Le lotus, tel est le thème de la photographie portant le numéro 111 de l’album numérique de Stéphane Spach. L’image n’a rien de paisible. De pédoncules plus ou moins hauts, surgissent des fleurs fanées – sauf une -, les pétales se tordant, flétris, gagnés par la fanaison. Quelques-uns sont tombés dans l’eau du vase, d’autres sur le support gris clair. Une grande feuille de lotus se déploie, inclinée vers la gauche, nervée de jaune, de vert et de roux.
Je crains de n’avoir jusqu’ici retenu que le paraître des images de Stéphane Spach, en un mot : leur beauté. C’est faire l’impasse sur la charge de tristesse, le sentiment d’abandon qu’elles véhiculent parfois. A l’égal de ces rêves qui, au fur et à mesure que le moment du réveil s’éloigne, passent de quelques maigres repères confus mais encore présents, à leur effacement total.
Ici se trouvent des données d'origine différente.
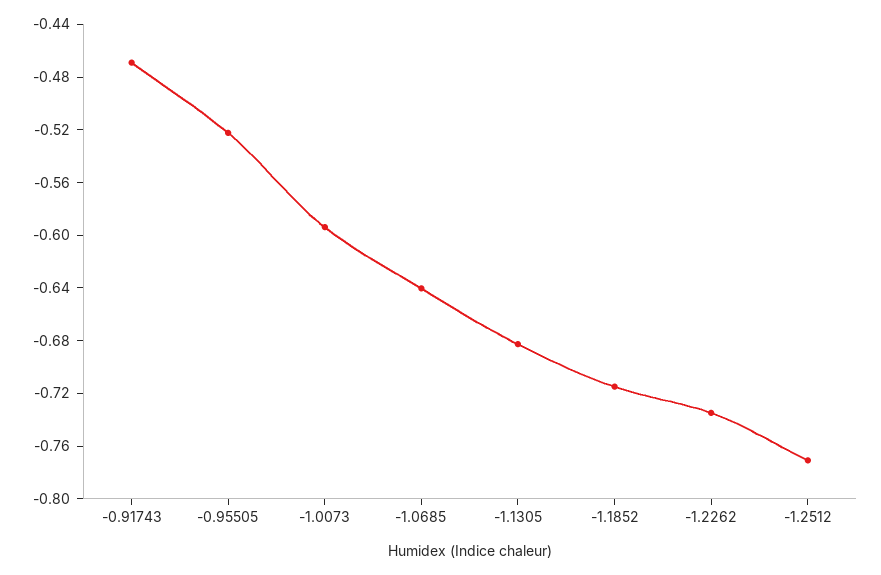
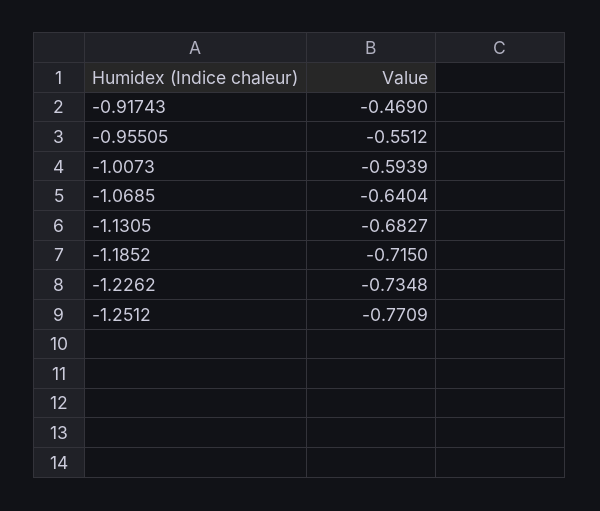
  {
    "-0.91743": -0.469,
-   "-0.95505": -0.52,
+   "-0.95505": -0.5512,
    "-1.0073": -0.5939,
    "-1.0685": -0.6404,
    "-1.1305": -0.6827,
    "-1.1852": -0.715,
    "-1.2262": -0.7348,
    "-1.2512": -0.7709
  }

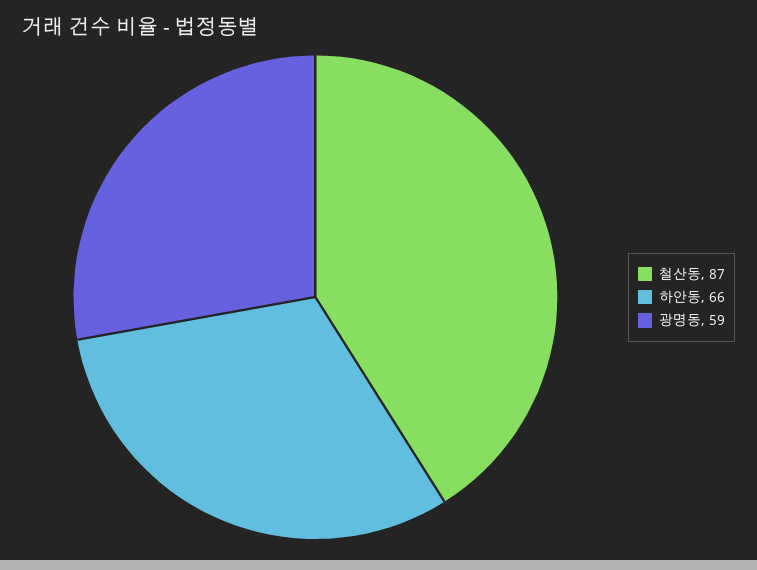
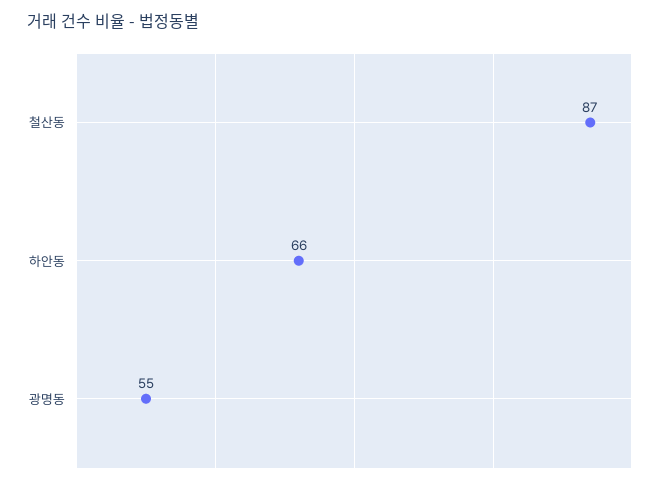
  {
    "철산동": 87,
    "하안동": 66,
-   "광명동": 59
+   "광명동": 55
  }

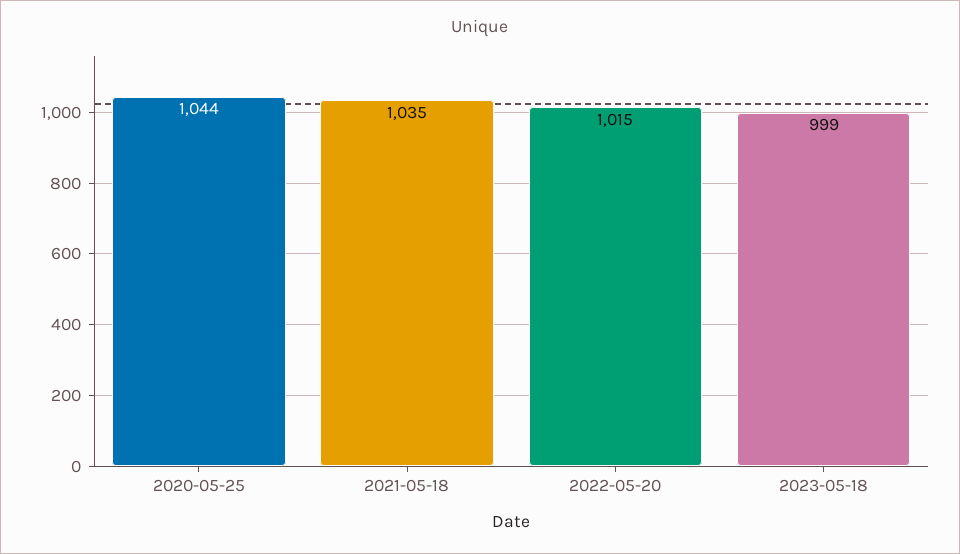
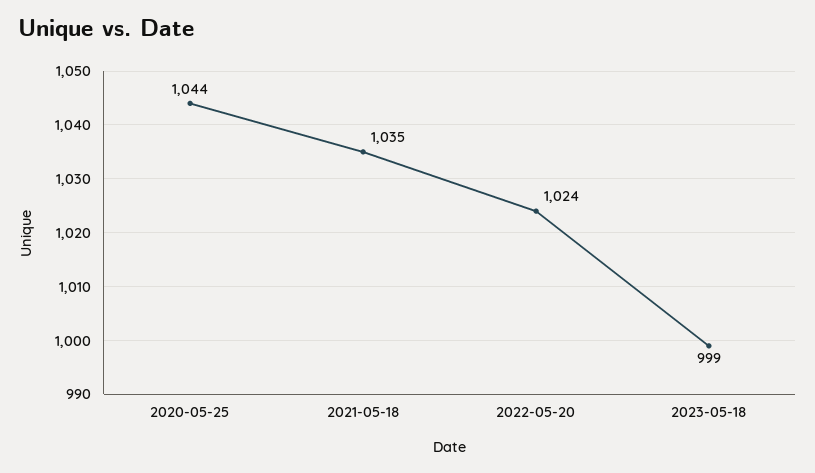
  {
    "2020-05-25": 1044,
    "2021-05-18": 1035,
-   "2022-05-20": 1015,
+   "2022-05-20": 1024,
    "2023-05-18": 999
  }

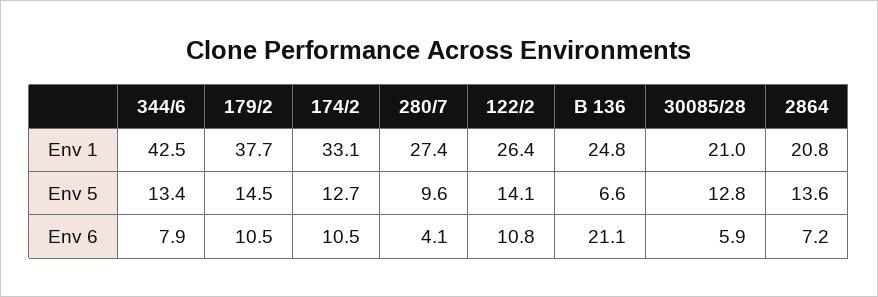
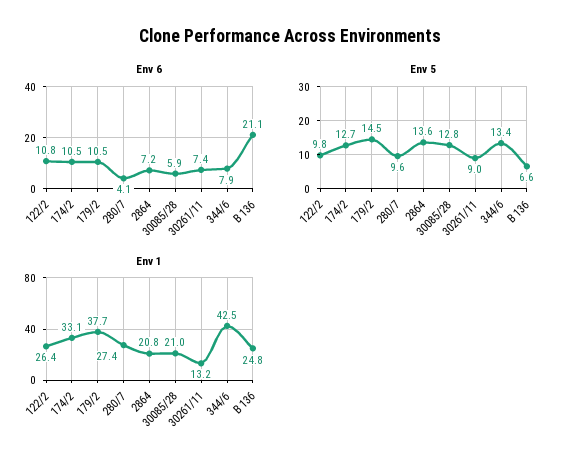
  {
    "Env 1": {
      "344/6": 42.5,
      "179/2": 37.7,
      "174/2": 33.1,
      "280/7": 27.4,
      "122/2": 26.4,
      "B 136": 24.8,
      "30085/28": 21,
-     "2864": 20.8
+     "2864": 20.8,
+     "30261/11": 13.2
    },
    "Env 5": {
      "344/6": 13.4,
      "179/2": 14.5,
      "174/2": 12.7,
      "280/7": 9.6,
-     "122/2": 14.1,
+     "122/2": 9.8,
      "B 136": 6.6,
      "30085/28": 12.8,
-     "2864": 13.6
+     "2864": 13.6,
+     "30261/11": 9
    },
    "Env 6": {
      "344/6": 7.9,
      "179/2": 10.5,
      "174/2": 10.5,
      "280/7": 4.1,
      "122/2": 10.8,
      "B 136": 21.1,
      "30085/28": 5.9,
-     "2864": 7.2
+     "2864": 7.2,
+     "30261/11": 7.4
    }
  }

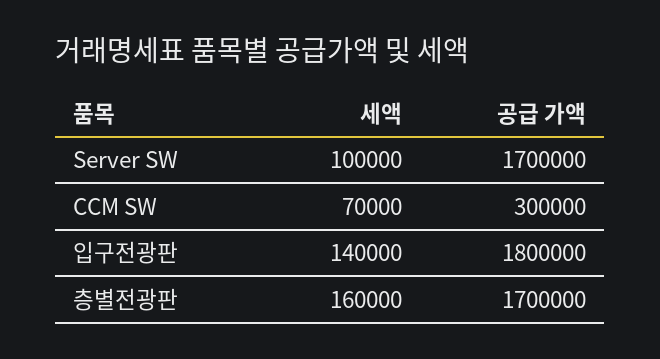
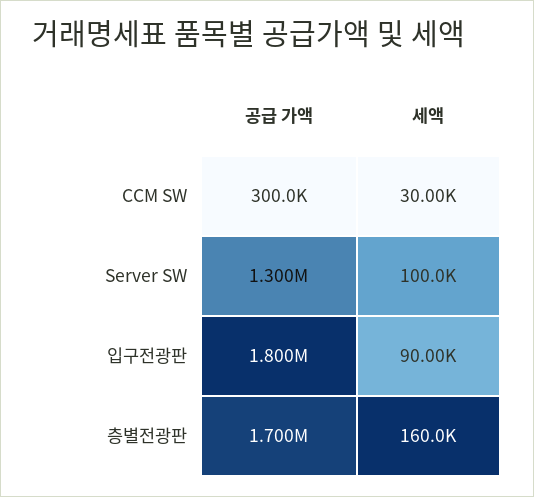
  {
    "세액": {
      "Server SW": 100000,
-     "CCM SW": 70000,
+     "CCM SW": 30000,
-     "입구전광판": 140000,
+     "입구전광판": 90000,
      "층별전광판": 160000
    },
    "공급 가액": {
-     "Server SW": 1700000,
+     "Server SW": 1300000,
      "CCM SW": 300000,
      "입구전광판": 1800000,
      "층별전광판": 1700000
    }
  }

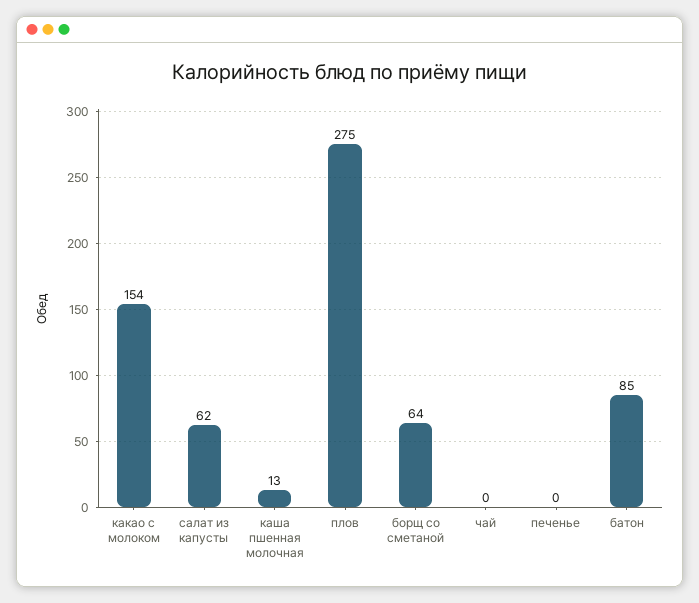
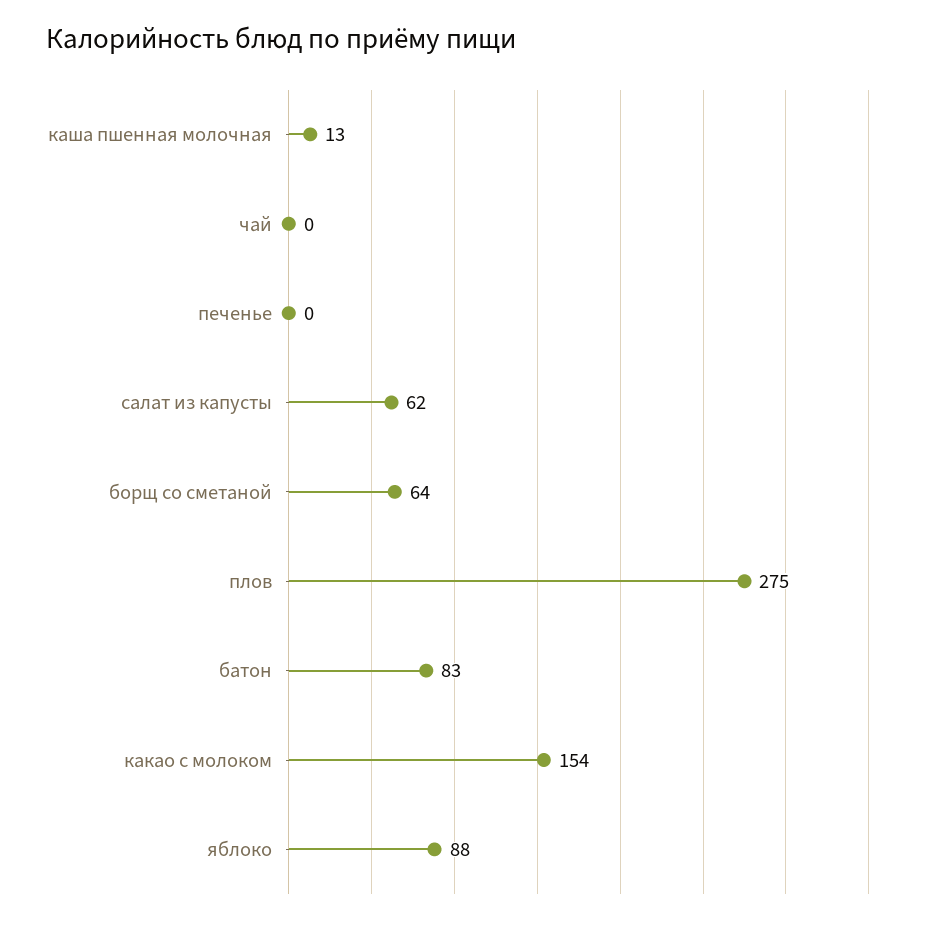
  {
    "какао с молоком": 154,
    "салат из капусты": 62,
    "каша пшенная молочная": 13,
    "плов": 275,
    "борщ со сметаной": 64,
    "чай": 0,
    "печенье": 0,
-   "батон": 85
+   "батон": 83,
+   "яблоко": 88
  }

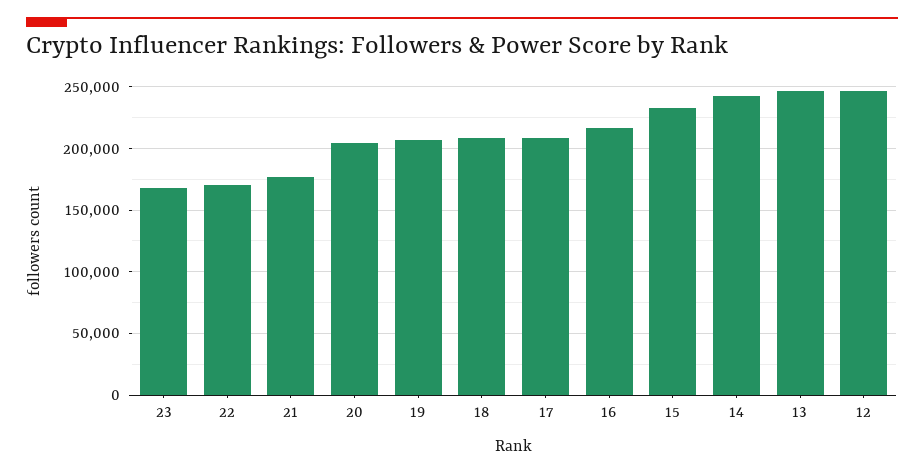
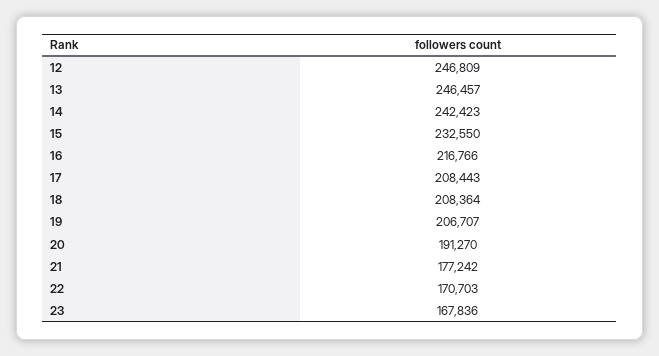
  {
    "23": 167836,
    "22": 170703,
    "21": 177242,
-   "20": 205000,
+   "20": 191270,
    "19": 206707,
    "18": 208364,
    "17": 208443,
    "16": 216766,
    "15": 232550,
    "14": 242423,
    "13": 246457,
    "12": 246809
  }

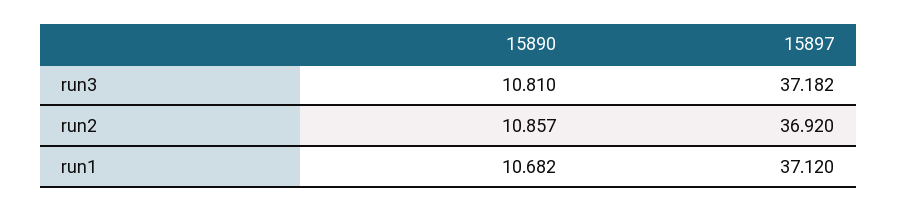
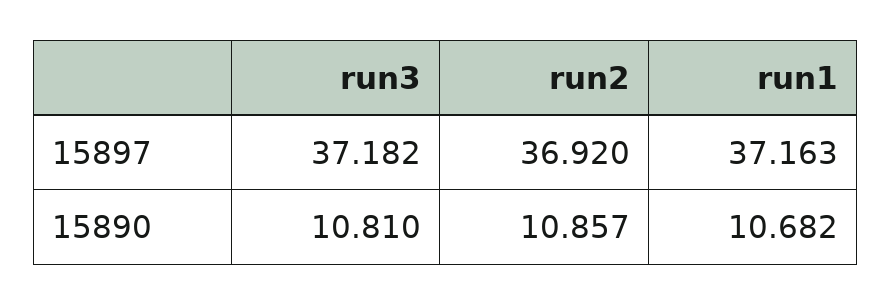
  {
    "15890": {
      "run3": 10.81,
      "run2": 10.857,
      "run1": 10.682
    },
    "15897": {
      "run3": 37.182,
      "run2": 36.92,
-     "run1": 37.12
+     "run1": 37.163
    }
  }

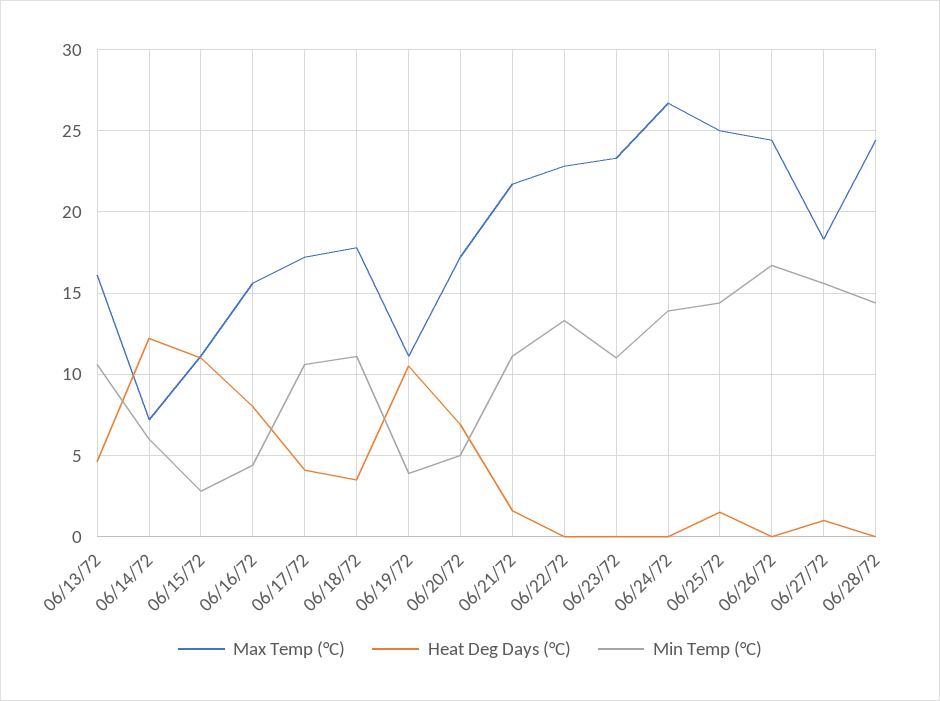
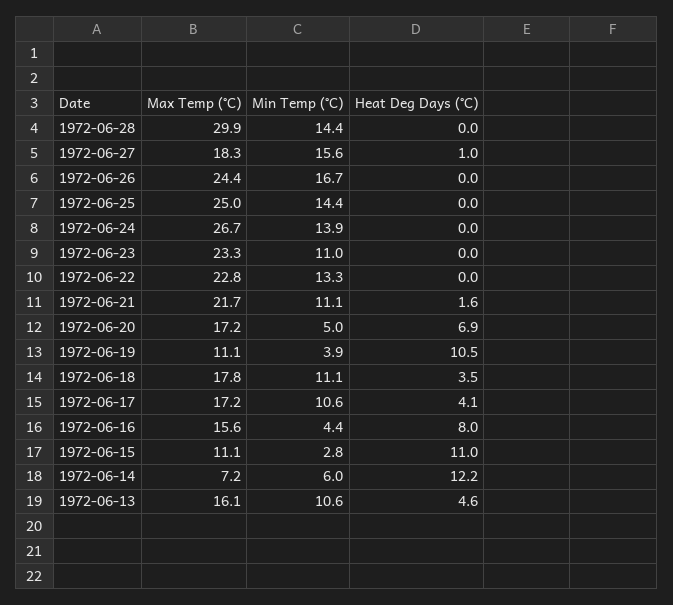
  {
    "Max Temp (°C)": {
      "06/13/72": 16.1,
      "06/14/72": 7.2,
      "06/15/72": 11.1,
      "06/16/72": 15.6,
      "06/17/72": 17.2,
      "06/18/72": 17.8,
      "06/19/72": 11.1,
      "06/20/72": 17.2,
      "06/21/72": 21.7,
      "06/22/72": 22.8,
      "06/23/72": 23.3,
      "06/24/72": 26.7,
      "06/25/72": 25,
      "06/26/72": 24.4,
      "06/27/72": 18.3,
-     "06/28/72": 24.5
+     "06/28/72": 29.9
    },
    "Heat Deg Days (°C)": {
      "06/13/72": 4.6,
      "06/14/72": 12.2,
      "06/15/72": 11,
      "06/16/72": 8,
      "06/17/72": 4.1,
      "06/18/72": 3.5,
      "06/19/72": 10.5,
      "06/20/72": 6.9,
      "06/21/72": 1.6,
      "06/22/72": 0,
      "06/23/72": 0,
      "06/24/72": 0,
-     "06/25/72": 1.5,
+     "06/25/72": 0,
      "06/26/72": 0,
      "06/27/72": 1,
      "06/28/72": 0
    },
    "Min Temp (°C)": {
      "06/13/72": 10.6,
      "06/14/72": 6,
      "06/15/72": 2.8,
      "06/16/72": 4.4,
      "06/17/72": 10.6,
      "06/18/72": 11.1,
      "06/19/72": 3.9,
      "06/20/72": 5,
      "06/21/72": 11.1,
      "06/22/72": 13.3,
      "06/23/72": 11,
      "06/24/72": 13.9,
      "06/25/72": 14.4,
      "06/26/72": 16.7,
      "06/27/72": 15.6,
      "06/28/72": 14.4
    }
  }

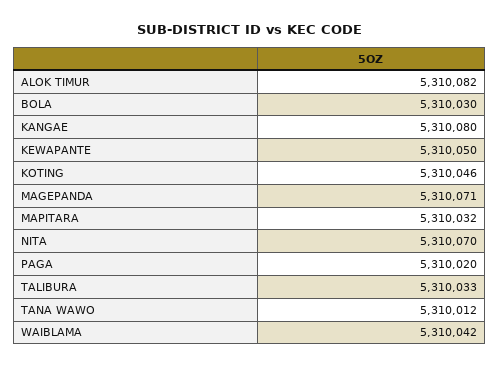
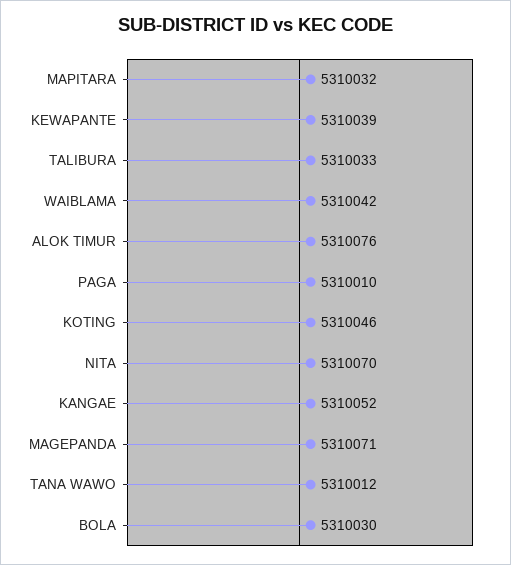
  {
-   "ALOK TIMUR": 5310082,
+   "ALOK TIMUR": 5310076,
    "BOLA": 5310030,
-   "KANGAE": 5310080,
+   "KANGAE": 5310052,
-   "KEWAPANTE": 5310050,
+   "KEWAPANTE": 5310039,
    "KOTING": 5310046,
    "MAGEPANDA": 5310071,
    "MAPITARA": 5310032,
    "NITA": 5310070,
-   "PAGA": 5310020,
+   "PAGA": 5310010,
    "TALIBURA": 5310033,
    "TANA WAWO": 5310012,
    "WAIBLAMA": 5310042
  }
Ce quelque chose qui nous hante tout en s’enfonçant peu à peu dans les sables de l’oubli. C’est ainsi que s’explique à mes yeux ce passage subtil de la couleur à ce noir et blanc qui opère ici à la manière d’un sous-entendu.
Roland Recht
Stéphane Spach glane et collecte.
Il soustrait le décor, fixe, et répète.
Si la répétition fait voir la nécessité de la soustraction, elle a cependant pour autre vocation de ne pas confondre la singularité de l’objet avec l’idéalité de sa forme.
Ces gestes relèvent d’une poétique du taxon.
Paradoxalement, ce n’est jamais le même qui se répète.
Plutôt, l’insistance de la variation.
Stéphane Spach soustrait le décor ou alors n’en plante un que pour mieux révéler les contours et la matérialité nue de l’objet.
Il s’agit presque toujours de délier l’objet, de le dégager de ses liens, afin de (le) faire voir autrement (de faire sentir, toucher autrement, car ces objets ainsi saisis sont pleins d’entailles, de plis et d’éraflures).
Alors, la familiarité – ou l’absence – des relations qu’avec lui nous entretenions se met subrepticement à vaciller.
Unheimlichkeit: le familier inquiète, et c’est par là qu’il suscite, qu’il oblige presque, l’attention.
L’attention particulière qu’il déploie lorsqu’il saisit (capture) des paysages n’est qu’un autre versant de ce travail qui s’attache à produire le cadre d’une célébration de l’ordinaire.
Une banalité – des lieux, des éléments qui les composent-, qui se situe au seuil de nos regards familiers, de leur absence ou de leur effacement.